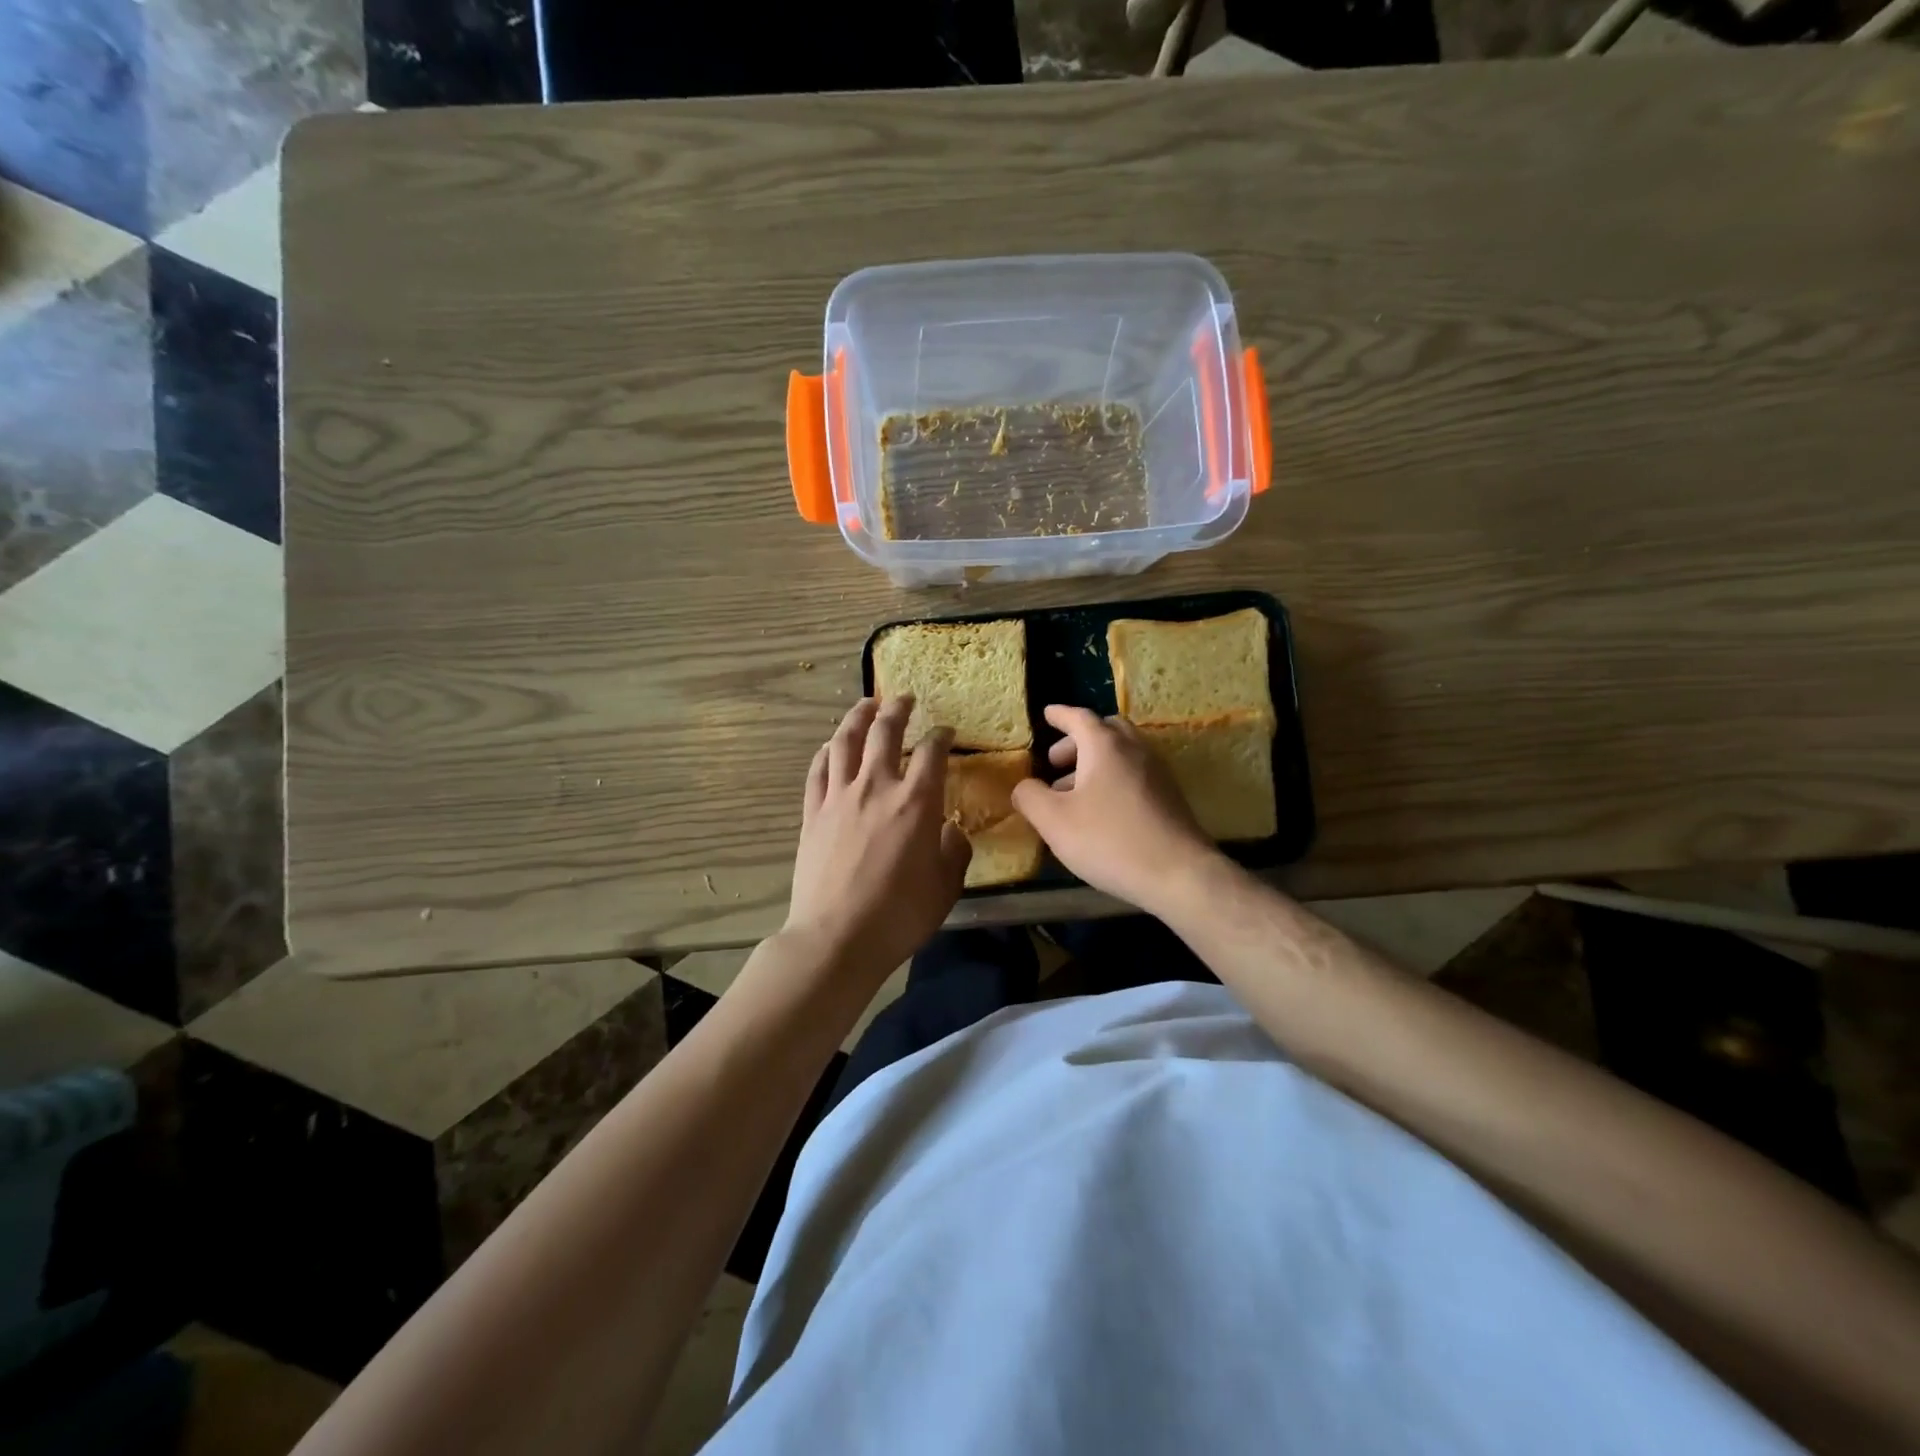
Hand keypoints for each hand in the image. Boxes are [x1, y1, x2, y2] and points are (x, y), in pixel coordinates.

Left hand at [785, 696, 971, 980]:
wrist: (837, 938)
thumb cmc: (900, 915)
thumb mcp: (947, 886)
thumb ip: (954, 850)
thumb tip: (949, 830)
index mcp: (917, 801)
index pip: (932, 751)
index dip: (941, 735)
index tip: (945, 730)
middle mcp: (877, 787)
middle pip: (885, 732)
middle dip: (897, 709)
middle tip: (904, 698)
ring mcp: (839, 797)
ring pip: (846, 741)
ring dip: (857, 717)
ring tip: (865, 705)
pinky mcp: (813, 813)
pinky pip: (818, 770)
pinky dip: (827, 751)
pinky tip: (831, 746)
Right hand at [1010, 705, 1221, 912]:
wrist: (1180, 874)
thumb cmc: (1110, 840)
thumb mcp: (1054, 821)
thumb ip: (1030, 797)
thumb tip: (1023, 786)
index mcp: (1105, 746)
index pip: (1079, 717)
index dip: (1060, 715)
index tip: (1047, 714)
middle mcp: (1134, 750)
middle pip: (1105, 731)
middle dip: (1077, 741)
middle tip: (1055, 761)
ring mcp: (1157, 772)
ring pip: (1122, 754)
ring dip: (1094, 763)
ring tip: (1072, 792)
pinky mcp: (1169, 797)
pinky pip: (1134, 774)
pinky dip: (1112, 779)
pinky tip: (1101, 811)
.....
[EXERCISE REQUIREMENTS]
Wherever the word "index" appears in the listing, copy the line that holds it.

[WRITTEN RESPONSE]
index mcp: (917, 801)
index pip: (932, 751)
index dip: (941, 735)
index tip: (945, 730)
index mcp: (1105, 746)
index pip: (1079, 717)
index dip: (1060, 715)
index tip: (1047, 714)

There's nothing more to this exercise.